Ultimate Beverage Challenge, established in 2009, conducts an annual spirit competition, Ultimate Spirits Challenge. 
The entries for this competition are submitted on a global basis.

Ultimate Spirits Challenge, first launched in 2010, is held on annual basis. The awards and recognition given in the competition include Chairman's Trophy, Finalist, and Great Value Award. Ultimate Spirits Challenge also publishes its annual Top 100 list from each year's judging.

History
Ultimate Beverage Challenge was founded in 2009 by F. Paul Pacult, David Talbot, and Sue Woodley. It was first held in 2010, and it has been held on an annual basis since then. It is based in New York, United States.

In 2012, Financial Times called Ultimate Wine Challenge a "highly selective" challenge.

In 2021, the competition received entries from 52 countries.

Competitions
 Ultimate Spirits Challenge
 Ultimate Wine Challenge (no longer awarded)

Products judged
All categories of spirits, plus aperitifs; vermouths; fortified wines such as port and sherry; Ready-to-Drink and pre-mixed cocktails; non-alcoholic mixers; non-alcoholic drinks; hard seltzers, sample bottles not yet in their finished packaging or with final label and products that do not have a US importer or distributor.

Recipients

Chairman's Trophy
 Slovenia Vodka (2013)
 Blended Irish Whiskey (2014)

━━━━━━

- **Tasks for this exercise**:
• 1. According to the Ultimate Beverage Challenge article, who founded the organization?
• 2. List the awards and recognition that the Ultimate Beverage Challenge article names as given in the Ultimate Spirits Challenge.
The records that follow come from a separate source unrelated to the Ultimate Beverage Challenge article.

━━━━━━

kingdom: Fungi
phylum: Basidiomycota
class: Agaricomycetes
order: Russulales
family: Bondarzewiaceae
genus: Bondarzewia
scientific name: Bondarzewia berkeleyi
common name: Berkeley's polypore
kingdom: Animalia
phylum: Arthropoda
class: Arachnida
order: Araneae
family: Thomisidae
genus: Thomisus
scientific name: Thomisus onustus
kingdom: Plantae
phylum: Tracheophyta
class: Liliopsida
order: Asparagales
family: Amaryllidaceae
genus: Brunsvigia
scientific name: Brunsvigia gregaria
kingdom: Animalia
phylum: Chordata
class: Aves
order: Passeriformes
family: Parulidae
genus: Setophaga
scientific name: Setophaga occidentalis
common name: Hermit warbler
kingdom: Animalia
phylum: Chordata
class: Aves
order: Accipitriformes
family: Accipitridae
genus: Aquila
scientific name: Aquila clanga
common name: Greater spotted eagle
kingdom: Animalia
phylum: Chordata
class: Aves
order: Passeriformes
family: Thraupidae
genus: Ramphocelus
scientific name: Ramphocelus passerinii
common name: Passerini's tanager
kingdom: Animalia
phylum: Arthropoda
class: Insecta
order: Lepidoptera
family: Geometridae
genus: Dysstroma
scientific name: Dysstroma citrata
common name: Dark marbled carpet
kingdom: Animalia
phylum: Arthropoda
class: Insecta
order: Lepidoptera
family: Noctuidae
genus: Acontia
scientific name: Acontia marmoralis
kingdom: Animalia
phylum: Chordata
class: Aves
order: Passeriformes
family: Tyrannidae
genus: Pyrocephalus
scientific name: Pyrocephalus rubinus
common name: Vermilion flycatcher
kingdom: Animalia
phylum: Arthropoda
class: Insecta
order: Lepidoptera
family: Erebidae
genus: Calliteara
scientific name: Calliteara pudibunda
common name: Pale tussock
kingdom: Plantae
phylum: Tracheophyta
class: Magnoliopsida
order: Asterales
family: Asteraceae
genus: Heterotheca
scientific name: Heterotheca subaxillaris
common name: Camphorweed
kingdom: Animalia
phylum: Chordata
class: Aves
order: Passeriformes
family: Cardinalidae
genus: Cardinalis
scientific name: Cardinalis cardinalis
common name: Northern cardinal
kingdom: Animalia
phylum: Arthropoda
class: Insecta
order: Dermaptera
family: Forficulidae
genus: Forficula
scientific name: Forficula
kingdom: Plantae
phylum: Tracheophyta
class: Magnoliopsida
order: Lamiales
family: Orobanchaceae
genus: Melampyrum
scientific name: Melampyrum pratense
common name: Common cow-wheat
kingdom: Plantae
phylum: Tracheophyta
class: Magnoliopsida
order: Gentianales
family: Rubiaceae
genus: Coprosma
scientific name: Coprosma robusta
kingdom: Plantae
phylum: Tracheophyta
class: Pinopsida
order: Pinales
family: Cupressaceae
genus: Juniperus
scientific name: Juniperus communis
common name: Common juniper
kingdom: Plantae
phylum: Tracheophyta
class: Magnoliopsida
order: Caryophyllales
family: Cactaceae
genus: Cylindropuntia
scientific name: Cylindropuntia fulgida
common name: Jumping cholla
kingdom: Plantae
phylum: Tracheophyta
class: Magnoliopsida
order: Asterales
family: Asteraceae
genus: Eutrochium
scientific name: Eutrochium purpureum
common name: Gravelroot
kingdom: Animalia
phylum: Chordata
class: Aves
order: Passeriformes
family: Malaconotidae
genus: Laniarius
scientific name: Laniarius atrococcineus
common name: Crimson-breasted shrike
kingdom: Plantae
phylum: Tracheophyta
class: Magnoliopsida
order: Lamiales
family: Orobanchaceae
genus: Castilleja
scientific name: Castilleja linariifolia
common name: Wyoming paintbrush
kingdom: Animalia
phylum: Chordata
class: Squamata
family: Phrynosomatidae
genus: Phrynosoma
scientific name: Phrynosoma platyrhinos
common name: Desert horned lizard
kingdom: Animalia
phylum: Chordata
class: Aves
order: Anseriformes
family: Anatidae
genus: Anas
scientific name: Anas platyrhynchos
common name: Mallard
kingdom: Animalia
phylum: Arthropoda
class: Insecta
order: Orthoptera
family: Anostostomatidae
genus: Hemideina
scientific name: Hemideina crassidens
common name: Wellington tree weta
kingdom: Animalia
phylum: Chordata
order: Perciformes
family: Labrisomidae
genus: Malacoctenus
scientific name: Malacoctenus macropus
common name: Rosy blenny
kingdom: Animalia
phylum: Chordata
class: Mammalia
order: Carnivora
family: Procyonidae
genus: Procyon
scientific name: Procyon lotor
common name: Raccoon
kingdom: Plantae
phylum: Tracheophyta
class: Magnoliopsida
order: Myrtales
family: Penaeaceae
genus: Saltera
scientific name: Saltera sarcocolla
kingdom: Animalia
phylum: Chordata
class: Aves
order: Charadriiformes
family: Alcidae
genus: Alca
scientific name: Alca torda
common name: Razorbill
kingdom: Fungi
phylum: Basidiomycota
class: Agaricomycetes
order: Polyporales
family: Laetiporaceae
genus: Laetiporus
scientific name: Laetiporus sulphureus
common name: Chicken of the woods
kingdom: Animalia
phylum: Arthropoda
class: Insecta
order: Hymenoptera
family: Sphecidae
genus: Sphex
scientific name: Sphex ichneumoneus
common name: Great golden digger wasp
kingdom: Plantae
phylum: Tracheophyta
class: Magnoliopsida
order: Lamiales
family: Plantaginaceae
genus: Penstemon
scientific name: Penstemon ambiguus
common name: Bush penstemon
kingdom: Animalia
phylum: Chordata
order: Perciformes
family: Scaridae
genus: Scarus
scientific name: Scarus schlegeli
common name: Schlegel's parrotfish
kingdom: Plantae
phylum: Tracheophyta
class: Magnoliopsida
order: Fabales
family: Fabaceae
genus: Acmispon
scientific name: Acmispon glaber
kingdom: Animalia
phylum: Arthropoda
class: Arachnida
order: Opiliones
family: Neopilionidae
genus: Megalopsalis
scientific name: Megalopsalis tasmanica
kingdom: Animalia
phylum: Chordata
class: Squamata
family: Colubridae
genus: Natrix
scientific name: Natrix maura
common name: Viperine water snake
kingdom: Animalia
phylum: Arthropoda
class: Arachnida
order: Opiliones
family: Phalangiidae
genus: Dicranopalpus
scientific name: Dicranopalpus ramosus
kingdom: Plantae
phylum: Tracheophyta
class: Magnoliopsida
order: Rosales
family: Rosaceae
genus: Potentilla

━━━━━━

- **Task answers**:
• 1. F. Paul Pacult, David Talbot, and Sue Woodley.

• 2. Chairman's Trophy, Finalist, and Great Value Award.